Exercise objective
Among the records below, find the lines with the word "front" and copy them.

Data
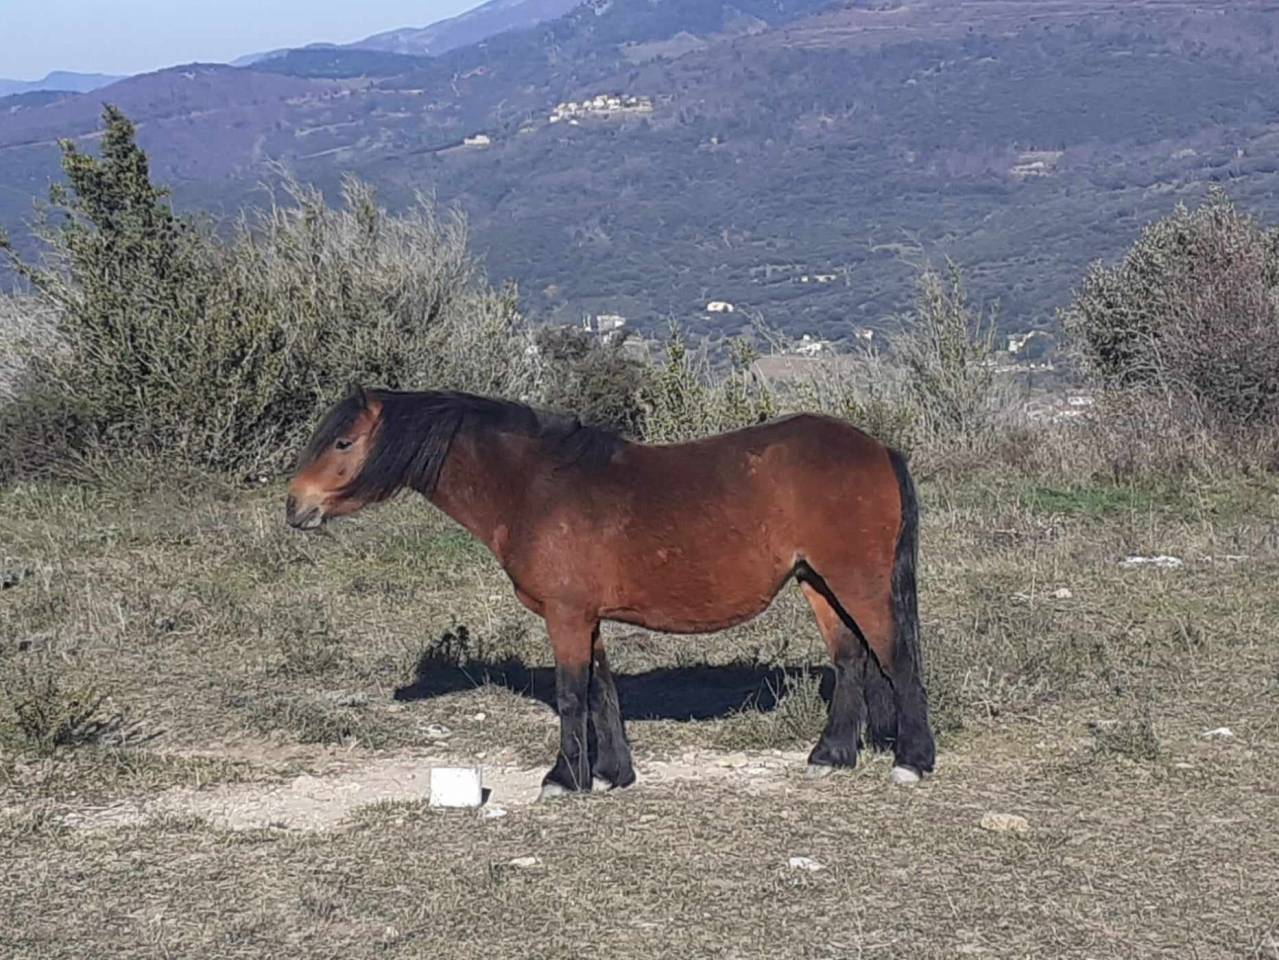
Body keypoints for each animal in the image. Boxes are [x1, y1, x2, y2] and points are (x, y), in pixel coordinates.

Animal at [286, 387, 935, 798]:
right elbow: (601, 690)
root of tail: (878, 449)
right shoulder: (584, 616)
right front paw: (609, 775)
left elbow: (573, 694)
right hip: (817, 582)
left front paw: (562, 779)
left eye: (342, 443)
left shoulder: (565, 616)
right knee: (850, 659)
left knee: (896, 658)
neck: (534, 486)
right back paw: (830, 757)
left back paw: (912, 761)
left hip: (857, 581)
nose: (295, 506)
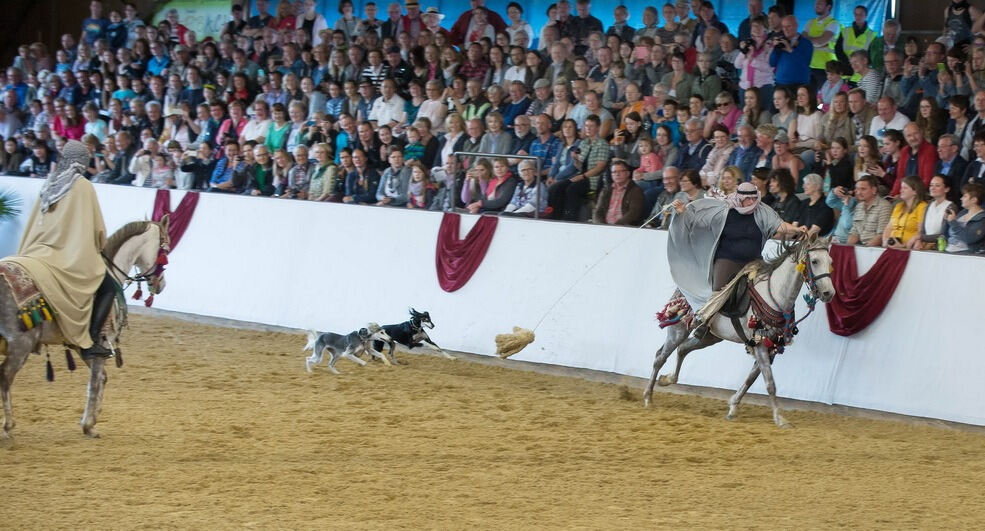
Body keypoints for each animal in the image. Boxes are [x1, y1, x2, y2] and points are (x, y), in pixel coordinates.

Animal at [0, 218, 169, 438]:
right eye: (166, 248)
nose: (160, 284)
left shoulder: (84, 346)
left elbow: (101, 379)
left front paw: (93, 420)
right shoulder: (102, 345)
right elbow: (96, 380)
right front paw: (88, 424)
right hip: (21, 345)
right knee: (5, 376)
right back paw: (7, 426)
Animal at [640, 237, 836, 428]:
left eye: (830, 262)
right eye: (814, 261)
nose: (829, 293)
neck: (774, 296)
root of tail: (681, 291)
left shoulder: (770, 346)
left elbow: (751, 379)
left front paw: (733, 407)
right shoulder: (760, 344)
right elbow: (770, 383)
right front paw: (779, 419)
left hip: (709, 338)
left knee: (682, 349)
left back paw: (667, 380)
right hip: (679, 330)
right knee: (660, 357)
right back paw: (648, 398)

Answer to this problem
right front paw: (609, 775)
left front paw: (562, 779)
left front paw: (93, 420)
right front paw: (88, 424)
left front paw: (733, 407)
right front paw: (779, 419)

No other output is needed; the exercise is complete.